*PROBLEM TO WORK ON*.
I'd like every line in the following listing that holds "which" copied.

*EXTRACTED INFORMATION*.
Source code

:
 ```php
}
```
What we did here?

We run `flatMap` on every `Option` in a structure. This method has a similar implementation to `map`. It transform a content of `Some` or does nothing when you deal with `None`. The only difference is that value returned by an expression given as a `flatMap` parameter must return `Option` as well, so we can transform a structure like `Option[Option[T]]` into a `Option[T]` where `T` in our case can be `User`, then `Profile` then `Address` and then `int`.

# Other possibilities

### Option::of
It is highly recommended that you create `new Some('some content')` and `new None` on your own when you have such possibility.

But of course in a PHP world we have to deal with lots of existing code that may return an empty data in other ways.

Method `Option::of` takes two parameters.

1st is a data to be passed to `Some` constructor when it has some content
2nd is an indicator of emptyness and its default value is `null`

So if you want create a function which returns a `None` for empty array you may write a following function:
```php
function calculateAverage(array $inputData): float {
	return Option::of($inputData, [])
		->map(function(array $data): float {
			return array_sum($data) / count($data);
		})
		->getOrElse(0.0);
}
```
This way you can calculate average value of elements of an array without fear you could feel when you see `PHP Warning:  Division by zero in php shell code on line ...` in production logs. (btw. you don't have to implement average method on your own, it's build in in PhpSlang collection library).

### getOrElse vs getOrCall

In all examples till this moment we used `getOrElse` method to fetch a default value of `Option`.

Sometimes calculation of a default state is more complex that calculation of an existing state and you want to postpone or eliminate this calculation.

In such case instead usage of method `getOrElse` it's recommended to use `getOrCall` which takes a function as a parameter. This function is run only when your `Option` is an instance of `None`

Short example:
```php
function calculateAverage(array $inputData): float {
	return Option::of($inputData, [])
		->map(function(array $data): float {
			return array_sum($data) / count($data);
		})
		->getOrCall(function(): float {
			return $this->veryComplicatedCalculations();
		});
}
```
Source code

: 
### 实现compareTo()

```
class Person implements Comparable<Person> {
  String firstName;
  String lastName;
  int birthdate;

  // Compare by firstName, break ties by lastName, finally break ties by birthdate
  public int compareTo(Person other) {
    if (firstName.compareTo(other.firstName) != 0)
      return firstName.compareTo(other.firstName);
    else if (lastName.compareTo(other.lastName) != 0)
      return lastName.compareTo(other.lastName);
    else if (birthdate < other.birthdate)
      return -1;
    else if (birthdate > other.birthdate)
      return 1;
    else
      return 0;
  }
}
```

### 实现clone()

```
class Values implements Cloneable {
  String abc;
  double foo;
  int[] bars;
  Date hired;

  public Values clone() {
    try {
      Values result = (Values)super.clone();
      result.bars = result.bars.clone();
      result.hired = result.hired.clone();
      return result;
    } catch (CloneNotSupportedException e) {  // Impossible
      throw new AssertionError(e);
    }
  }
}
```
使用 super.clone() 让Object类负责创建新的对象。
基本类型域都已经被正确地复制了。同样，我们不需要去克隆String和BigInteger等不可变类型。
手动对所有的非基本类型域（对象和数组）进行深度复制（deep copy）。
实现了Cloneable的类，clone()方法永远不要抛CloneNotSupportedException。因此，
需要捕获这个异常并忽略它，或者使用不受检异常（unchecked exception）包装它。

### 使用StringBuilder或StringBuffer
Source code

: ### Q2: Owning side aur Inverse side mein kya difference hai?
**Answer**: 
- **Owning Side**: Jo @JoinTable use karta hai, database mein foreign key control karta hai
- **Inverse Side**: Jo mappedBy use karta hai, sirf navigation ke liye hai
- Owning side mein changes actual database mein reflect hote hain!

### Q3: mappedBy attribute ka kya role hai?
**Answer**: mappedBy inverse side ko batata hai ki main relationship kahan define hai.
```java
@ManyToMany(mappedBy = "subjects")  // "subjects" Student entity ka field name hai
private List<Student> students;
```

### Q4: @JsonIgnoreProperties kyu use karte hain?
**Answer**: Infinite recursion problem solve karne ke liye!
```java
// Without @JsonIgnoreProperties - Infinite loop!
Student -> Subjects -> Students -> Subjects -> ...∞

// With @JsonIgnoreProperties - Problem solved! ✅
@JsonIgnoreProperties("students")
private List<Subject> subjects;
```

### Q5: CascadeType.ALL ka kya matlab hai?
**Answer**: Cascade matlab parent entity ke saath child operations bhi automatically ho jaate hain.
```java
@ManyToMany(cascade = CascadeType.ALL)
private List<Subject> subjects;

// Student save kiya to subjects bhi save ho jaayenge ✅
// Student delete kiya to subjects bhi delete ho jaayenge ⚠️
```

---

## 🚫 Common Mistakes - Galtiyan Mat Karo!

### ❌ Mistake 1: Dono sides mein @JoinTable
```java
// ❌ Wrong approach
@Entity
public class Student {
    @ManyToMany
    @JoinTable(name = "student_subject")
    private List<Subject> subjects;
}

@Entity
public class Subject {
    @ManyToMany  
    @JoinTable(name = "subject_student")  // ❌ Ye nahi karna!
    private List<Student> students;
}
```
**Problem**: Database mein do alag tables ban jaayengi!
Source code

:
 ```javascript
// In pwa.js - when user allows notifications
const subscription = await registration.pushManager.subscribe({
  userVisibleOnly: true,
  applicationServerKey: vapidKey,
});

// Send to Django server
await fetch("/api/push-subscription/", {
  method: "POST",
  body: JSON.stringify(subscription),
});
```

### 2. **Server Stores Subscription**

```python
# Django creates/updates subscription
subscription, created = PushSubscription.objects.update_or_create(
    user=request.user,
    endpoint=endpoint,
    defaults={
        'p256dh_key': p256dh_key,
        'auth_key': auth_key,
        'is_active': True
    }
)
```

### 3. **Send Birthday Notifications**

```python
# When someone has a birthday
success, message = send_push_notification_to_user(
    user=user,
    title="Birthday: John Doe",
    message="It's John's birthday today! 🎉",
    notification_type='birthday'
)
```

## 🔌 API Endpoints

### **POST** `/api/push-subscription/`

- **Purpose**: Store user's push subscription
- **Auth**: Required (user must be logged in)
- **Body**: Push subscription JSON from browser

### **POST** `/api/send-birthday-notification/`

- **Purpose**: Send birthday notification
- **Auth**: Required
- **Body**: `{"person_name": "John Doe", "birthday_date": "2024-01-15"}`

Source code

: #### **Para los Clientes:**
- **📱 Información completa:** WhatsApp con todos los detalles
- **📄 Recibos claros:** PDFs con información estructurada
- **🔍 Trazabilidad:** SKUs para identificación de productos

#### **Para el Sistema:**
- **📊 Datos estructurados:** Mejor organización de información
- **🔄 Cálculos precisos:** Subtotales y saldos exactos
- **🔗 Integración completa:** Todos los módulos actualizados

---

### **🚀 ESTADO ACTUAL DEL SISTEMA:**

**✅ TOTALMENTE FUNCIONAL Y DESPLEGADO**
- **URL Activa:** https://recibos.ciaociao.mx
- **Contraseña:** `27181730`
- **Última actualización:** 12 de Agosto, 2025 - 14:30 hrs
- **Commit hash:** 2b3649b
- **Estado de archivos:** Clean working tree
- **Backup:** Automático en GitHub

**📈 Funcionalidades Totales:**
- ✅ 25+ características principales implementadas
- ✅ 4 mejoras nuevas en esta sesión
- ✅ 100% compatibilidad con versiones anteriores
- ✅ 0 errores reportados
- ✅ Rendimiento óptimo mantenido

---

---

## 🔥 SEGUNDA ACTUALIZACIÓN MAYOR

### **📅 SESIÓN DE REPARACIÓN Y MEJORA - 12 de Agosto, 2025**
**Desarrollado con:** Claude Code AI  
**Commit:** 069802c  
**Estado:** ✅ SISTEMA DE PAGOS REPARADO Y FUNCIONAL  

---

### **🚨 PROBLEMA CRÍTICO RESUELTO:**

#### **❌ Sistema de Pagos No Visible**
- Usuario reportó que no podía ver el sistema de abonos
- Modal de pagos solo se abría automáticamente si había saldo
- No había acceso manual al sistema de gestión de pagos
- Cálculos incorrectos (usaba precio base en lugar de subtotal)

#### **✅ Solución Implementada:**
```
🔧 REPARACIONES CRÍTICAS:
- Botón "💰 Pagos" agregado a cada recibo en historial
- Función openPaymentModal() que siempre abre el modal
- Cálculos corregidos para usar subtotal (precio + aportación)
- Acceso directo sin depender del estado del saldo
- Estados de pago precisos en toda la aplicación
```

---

*RESULT*.
So if you want create a function which returns a `None` for empty array you may write a following function:
In such case instead usage of method `getOrElse` it's recommended to use `getOrCall` which takes a function as a parameter. This function is run only when your `Option` is an instance of `None`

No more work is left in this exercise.